Dont think anyone will see this since it's an old thread...

Specializes in Hospice + Palliative.

i responded to your other post and now seeing this. honey, as gently as I can say this...you need to cut and run from that agency. they do not care about their nurses, nor the patients. it is not possible for you to give good end of life care to patients with a caseload of 30. it's just not. you are not a whiner, you are not weak. they are setting you up to FAIL, period.

I worked for an agency like this, and I lasted 9 months. it was the WORST 9 months of my life. soul-sucking, and i swear by the end I thught *I* was the crazy one. I wasn;t - the situations they put me in, repeatedly, were crazy. you need to get out, and find somewhere that will appreciate you and your hard work.

I posted a questions re: hospice call yesterday..someone I work w/has been offered a high salary FT M-F position w/a very small local hospice.
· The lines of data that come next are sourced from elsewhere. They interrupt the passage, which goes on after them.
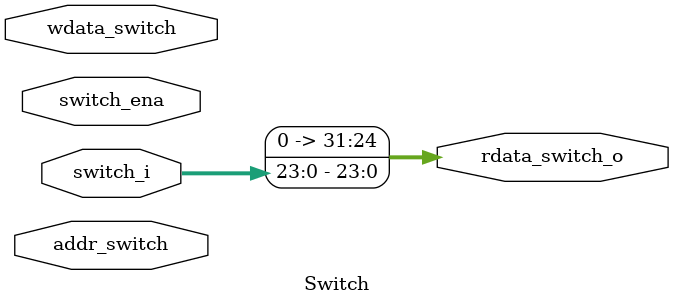
<source format=v>
module Switch(
    input [23:0] switch_i,
    input [13:0] addr_switch,
    input [31:0] wdata_switch,
    input        switch_ena,
    output reg [31:0] rdata_switch_o
    );
    
    always@(*) begin
        rdata_switch_o = {8'b0,switch_i[23:0]};
    end
    
endmodule
</source>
They are telling her she will be the RN on call nights/weekends/holidays in addition to work the M-F regular business hours... because the census is low (5 patients at this time) they are no in need of another RN. There is another PRN RN that can step in if there is an emergency of some sort & if available.. Her position would be salaried so it doesn't sound like if she goes out after hours weekends etc she would be compensated. To me this seems unreasonable to ask of one RN, even w/the low census to be available 24/7. Maybe that's how it is now but I'm not sure that is a route I would go, even for a fairly high salary.

Specializes in Hospice / Psych / RNAC.
I posted a questions re: hospice call yesterday..someone I work w/has been offered a high salary FT M-F position w/a very small local hospice. They are telling her she will be the RN on call nights/weekends/holidays in addition to work the M-F regular business hours... because the census is low (5 patients at this time) they are no in need of another RN. There is another PRN RN that can step in if there is an emergency of some sort & if available.. Her position would be salaried so it doesn't sound like if she goes out after hours weekends etc she would be compensated. To me this seems unreasonable to ask of one RN, even w/the low census to be available 24/7. Maybe that's how it is now but I'm not sure that is a route I would go, even for a fairly high salary.

$70,000 is not a high salary for what they are wanting her to do...it's insane. I thought you said she didn't take the offer? Salary is salary; whether you work 80 hour or 8 hours in a week.